No Coast Guard safety checks were required, according to Wilwert, before the Scandies Rose left Kodiak this week to begin a season of cod and crab fishing in the Bering Sea farther to the west.
The crew of the Scandies Rose, drawn largely from Alaska and Washington, included veterans of the Alaska crab industry with decades of fishing experience.
Art Ganacias, the ship’s 50-year-old engineer who is now missing, lived in recent years in the Puget Sound region. But he spent much of his time in Alaska, where he had been involved in fishing since his boyhood days growing up in the community of Sand Point.
His friend Jakob Taunton said Ganacias loved to tell fishing tales, and seemed more at home at sea than on land. “He was one of the most easiest-going guys I had ever worked with. He never got excited,” said Taunton, an Oregon-based crabber who worked with Ganacias in 2016 and 2017 aboard another boat, the Bering Hunter.
Ganacias had lots of experience with the perils of his livelihood.
As a young man, he was on a fishing boat that went down in the Bering Sea, he once told Taunton and the skipper of the Bering Hunter, Ray Flerchinger.
Ganacias said he ended up in the water, and other crew members died, according to Taunton and Flerchinger.

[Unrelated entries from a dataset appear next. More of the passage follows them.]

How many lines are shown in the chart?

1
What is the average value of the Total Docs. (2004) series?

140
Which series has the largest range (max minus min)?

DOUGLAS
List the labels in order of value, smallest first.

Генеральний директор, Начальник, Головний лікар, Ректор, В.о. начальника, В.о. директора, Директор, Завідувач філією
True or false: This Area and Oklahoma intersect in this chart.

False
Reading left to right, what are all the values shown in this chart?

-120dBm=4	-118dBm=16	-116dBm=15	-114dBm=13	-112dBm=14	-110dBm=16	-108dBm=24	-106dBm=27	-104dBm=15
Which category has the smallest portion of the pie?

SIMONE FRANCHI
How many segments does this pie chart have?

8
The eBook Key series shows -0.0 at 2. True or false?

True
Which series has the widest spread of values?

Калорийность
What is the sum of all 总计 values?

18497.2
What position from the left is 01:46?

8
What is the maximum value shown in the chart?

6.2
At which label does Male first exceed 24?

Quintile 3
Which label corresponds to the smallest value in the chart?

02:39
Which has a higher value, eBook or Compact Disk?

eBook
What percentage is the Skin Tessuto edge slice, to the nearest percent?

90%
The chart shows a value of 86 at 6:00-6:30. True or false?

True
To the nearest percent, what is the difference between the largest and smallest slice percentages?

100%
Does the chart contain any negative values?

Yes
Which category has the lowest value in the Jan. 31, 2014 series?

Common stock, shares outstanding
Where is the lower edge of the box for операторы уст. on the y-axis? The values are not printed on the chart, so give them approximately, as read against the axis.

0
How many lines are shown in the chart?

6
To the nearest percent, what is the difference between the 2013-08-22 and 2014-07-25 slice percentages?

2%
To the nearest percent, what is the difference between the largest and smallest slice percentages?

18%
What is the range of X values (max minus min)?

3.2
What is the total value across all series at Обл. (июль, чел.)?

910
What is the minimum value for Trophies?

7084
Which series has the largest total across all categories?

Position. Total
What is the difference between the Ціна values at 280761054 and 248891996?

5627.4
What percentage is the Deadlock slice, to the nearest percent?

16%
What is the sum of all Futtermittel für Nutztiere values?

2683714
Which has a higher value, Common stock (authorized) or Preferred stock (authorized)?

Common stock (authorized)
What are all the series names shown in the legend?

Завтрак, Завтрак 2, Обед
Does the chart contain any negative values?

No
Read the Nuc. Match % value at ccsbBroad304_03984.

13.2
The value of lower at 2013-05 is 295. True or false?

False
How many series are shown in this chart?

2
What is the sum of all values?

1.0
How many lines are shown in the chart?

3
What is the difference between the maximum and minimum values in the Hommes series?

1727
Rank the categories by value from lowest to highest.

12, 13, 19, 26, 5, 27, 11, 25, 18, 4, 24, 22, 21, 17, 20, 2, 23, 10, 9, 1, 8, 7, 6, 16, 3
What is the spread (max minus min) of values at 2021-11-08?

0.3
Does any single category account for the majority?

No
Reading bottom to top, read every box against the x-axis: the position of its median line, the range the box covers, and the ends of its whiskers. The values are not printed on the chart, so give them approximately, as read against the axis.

In February 2017, Ganacias faced rough seas and freezing spray at the tail end of the Bering Hunter’s snow crab season, and Taunton took a picture of the engineer chipping away at heavy ice buildup on the boat near the Pribilof Island of St. George.
The day after that photo was taken, another crab boat, the Seattle-based Destination, went down, killing six crew.
The Destination sinking triggered a formal Marine Board of Investigation, the highest level of Coast Guard inquiry that results in safety recommendations being submitted to the commandant.
Coast Guard officials have not announced whether the Scandies Rose inquiry will involve a Marine Board.
The National Transportation Safety Board also has yet to make any announcements about a Scandies Rose investigation.